# Extracted material:

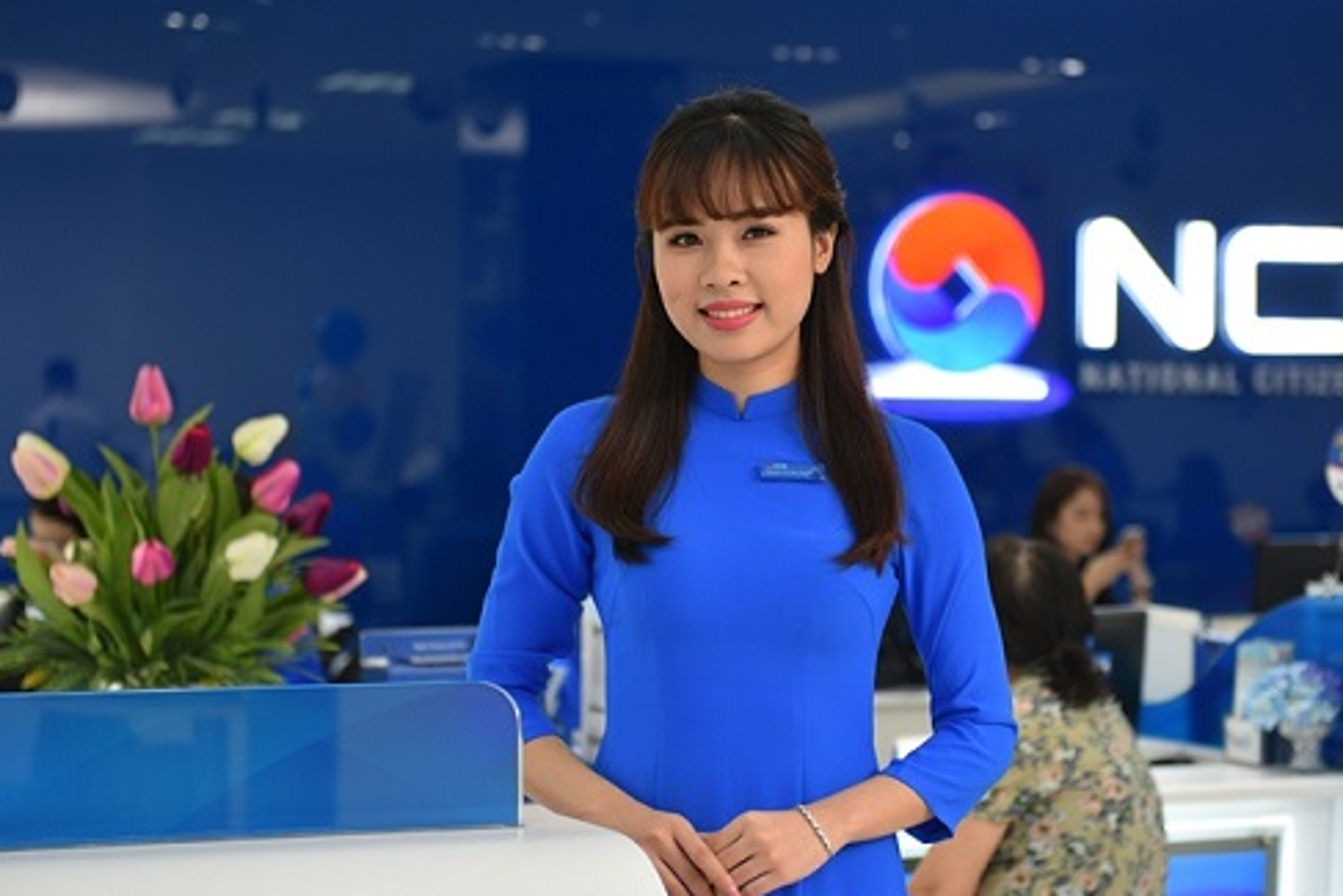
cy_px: 440
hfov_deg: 22.1
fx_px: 3433
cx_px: 811
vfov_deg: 14.9
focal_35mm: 92
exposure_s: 1/80
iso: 320
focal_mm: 70
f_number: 3.5
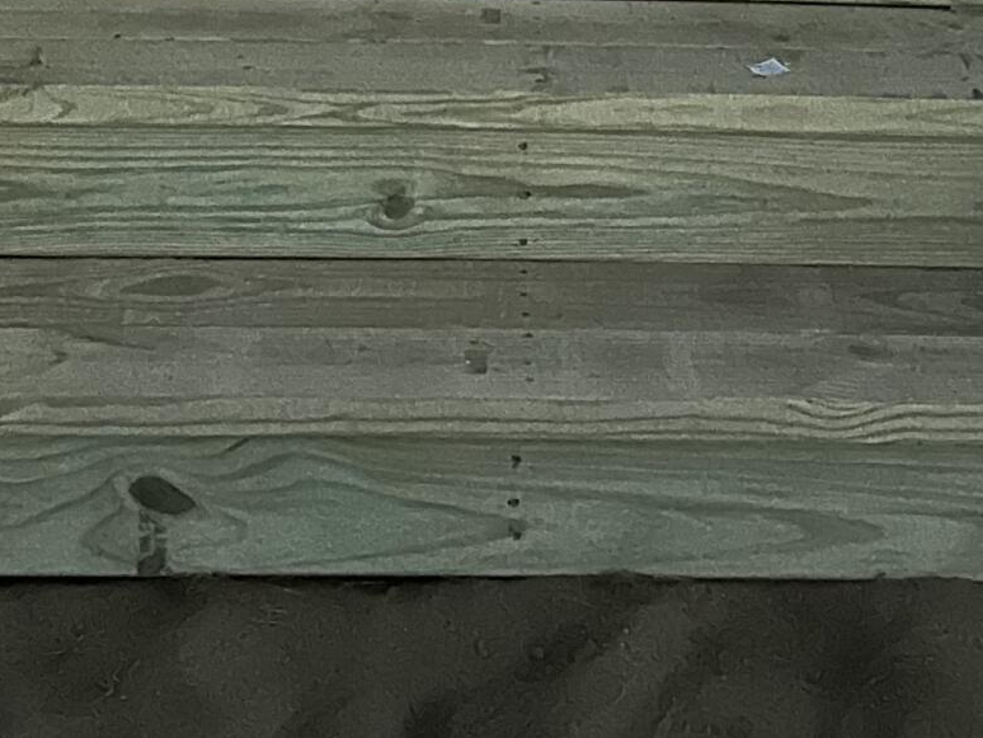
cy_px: -490
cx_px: 663
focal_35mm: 93
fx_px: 2642
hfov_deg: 21.0
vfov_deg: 14.4
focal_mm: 6.86
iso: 1600
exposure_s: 1/25
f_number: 1.78
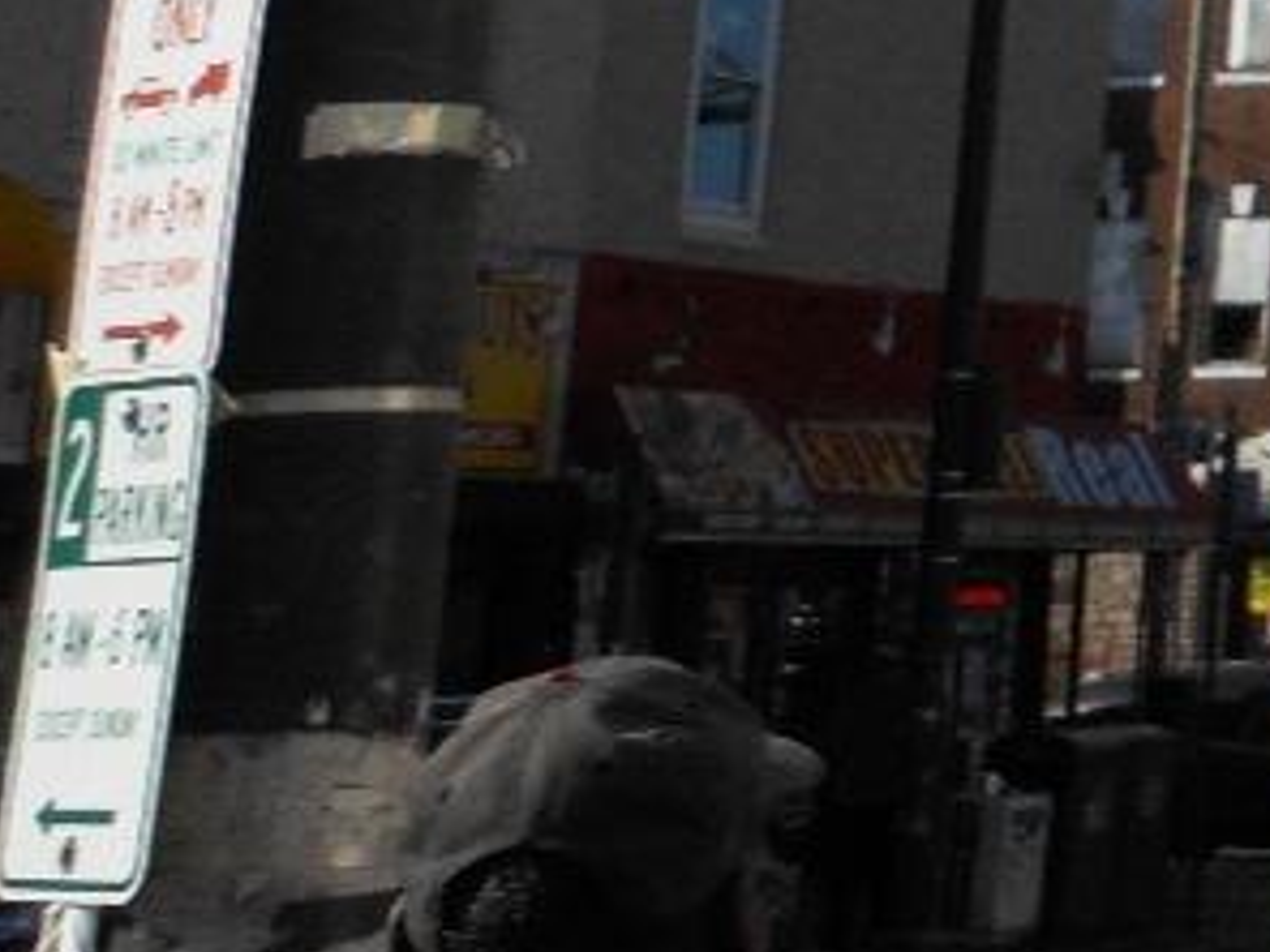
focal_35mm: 136
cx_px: 3051
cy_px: -476
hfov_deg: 11.8
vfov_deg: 10.5
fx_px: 4990
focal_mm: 5
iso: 80
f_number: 3.7
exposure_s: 1/1500
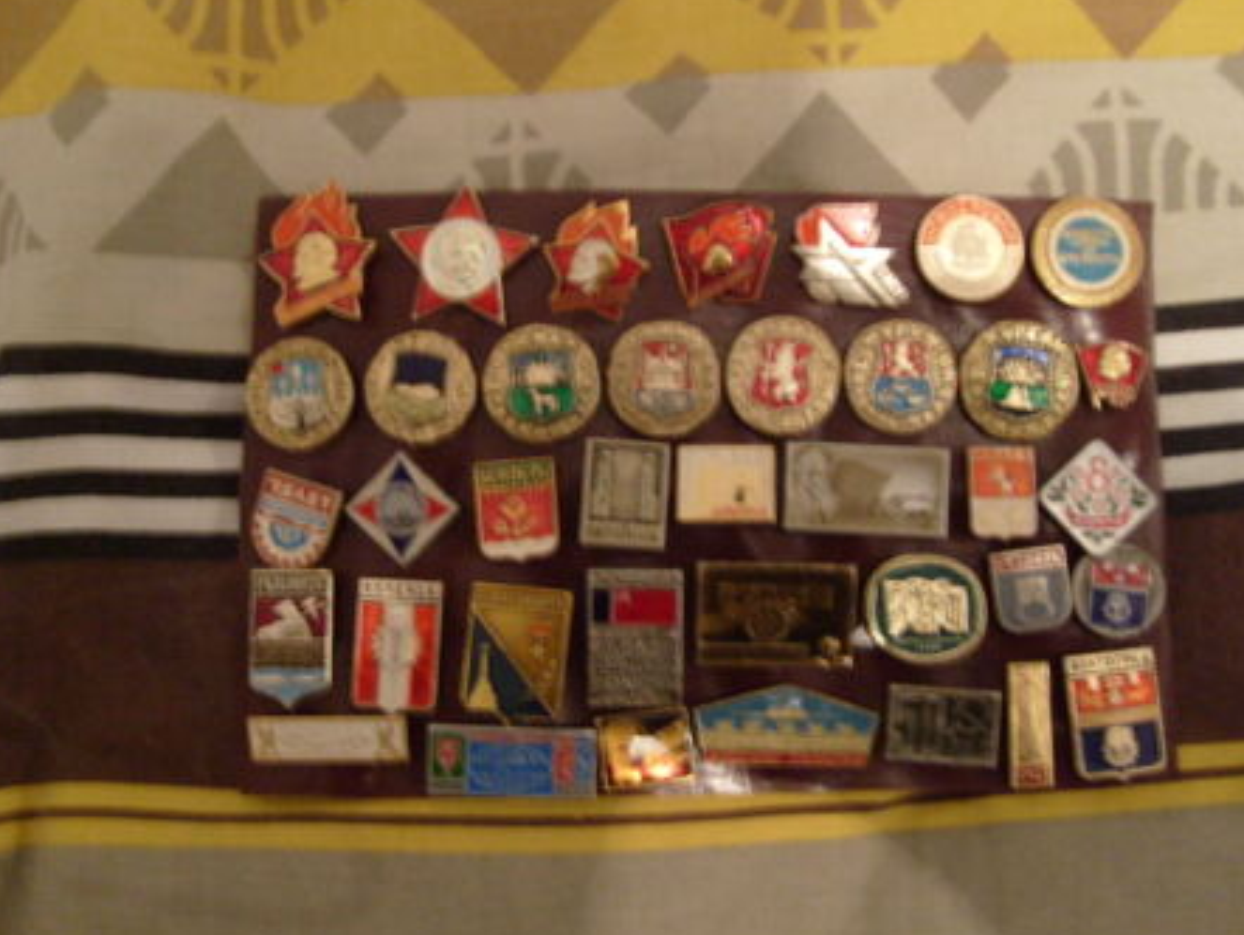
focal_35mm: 38
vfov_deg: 37.7
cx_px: 642
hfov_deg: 48.9
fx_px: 1366
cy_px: 445
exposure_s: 1/3
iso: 200
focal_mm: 5.8
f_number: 2.8
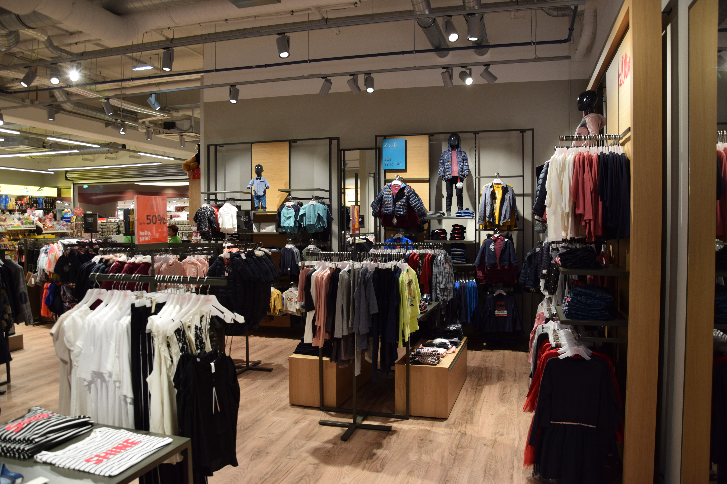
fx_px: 545
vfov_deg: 47.9
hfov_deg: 67.4
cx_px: 364
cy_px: 242
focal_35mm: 27
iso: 400
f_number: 4.5
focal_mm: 18
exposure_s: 1/80
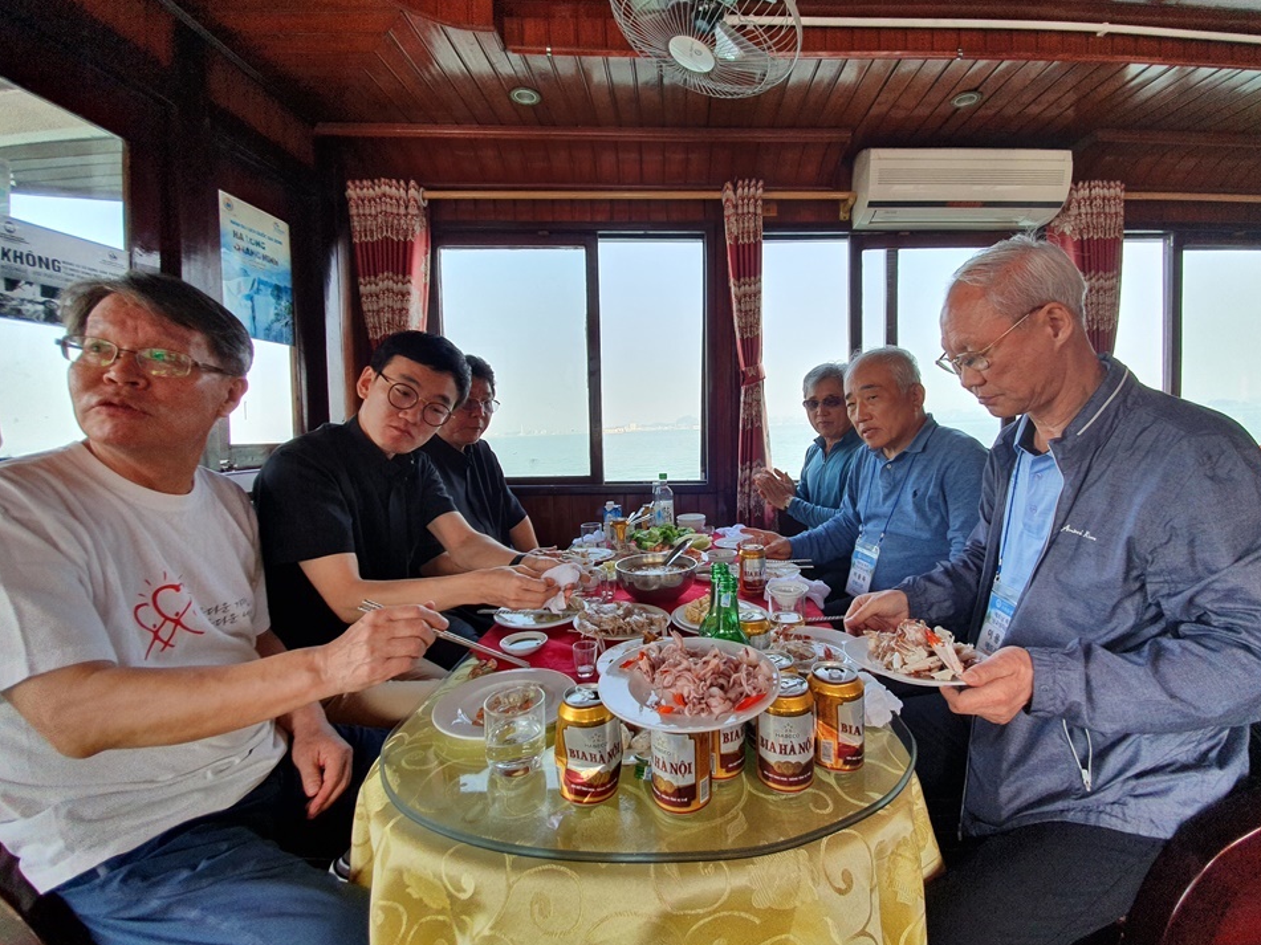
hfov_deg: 101.9
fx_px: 510
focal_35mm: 14
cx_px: 676
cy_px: 456
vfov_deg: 85.6
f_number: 2.2
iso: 50
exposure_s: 1/268
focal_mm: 1.8
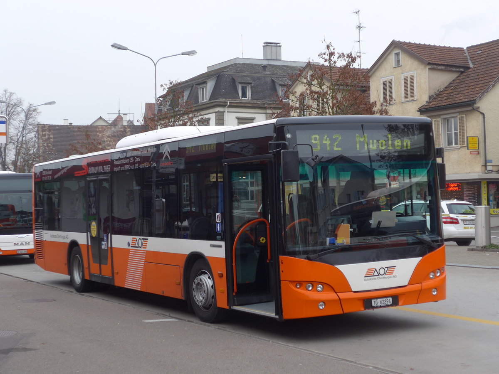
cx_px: 250
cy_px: 187
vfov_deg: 23.7
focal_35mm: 62
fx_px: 894
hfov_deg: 31.2
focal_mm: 12.7
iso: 80
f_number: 3.7
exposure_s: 1/80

# Description of the task:
Wherever a picture appears in the data, please drop it and retype the rest exactly.

# Task output:
cy_px: 440
hfov_deg: 22.1
fx_px: 3433
cx_px: 811
vfov_deg: 14.9
focal_35mm: 92
exposure_s: 1/80
iso: 320
focal_mm: 70
f_number: 3.5
cy_px: -490
cx_px: 663
focal_35mm: 93
fx_px: 2642
hfov_deg: 21.0
vfov_deg: 14.4
focal_mm: 6.86
iso: 1600
exposure_s: 1/25
f_number: 1.78
focal_35mm: 136
cx_px: 3051
cy_px: -476
hfov_deg: 11.8
vfov_deg: 10.5
fx_px: 4990
focal_mm: 5
iso: 80
f_number: 3.7
exposure_s: 1/1500
focal_35mm: 38
vfov_deg: 37.7
cx_px: 642
hfov_deg: 48.9
fx_px: 1366
cy_px: 445
exposure_s: 1/3
iso: 200
focal_mm: 5.8
f_number: 2.8
fx_px: 545
vfov_deg: 47.9
hfov_deg: 67.4
cx_px: 364
cy_px: 242
focal_35mm: 27
iso: 400
f_number: 4.5
focal_mm: 18
exposure_s: 1/80
hfov_deg: 101.9
fx_px: 510
focal_35mm: 14
cx_px: 676
cy_px: 456
vfov_deg: 85.6
f_number: 2.2
iso: 50
exposure_s: 1/268
focal_mm: 1.8
cx_px: 250
cy_px: 187
vfov_deg: 23.7
focal_35mm: 62
fx_px: 894
hfov_deg: 31.2
focal_mm: 12.7
iso: 80
f_number: 3.7
exposure_s: 1/80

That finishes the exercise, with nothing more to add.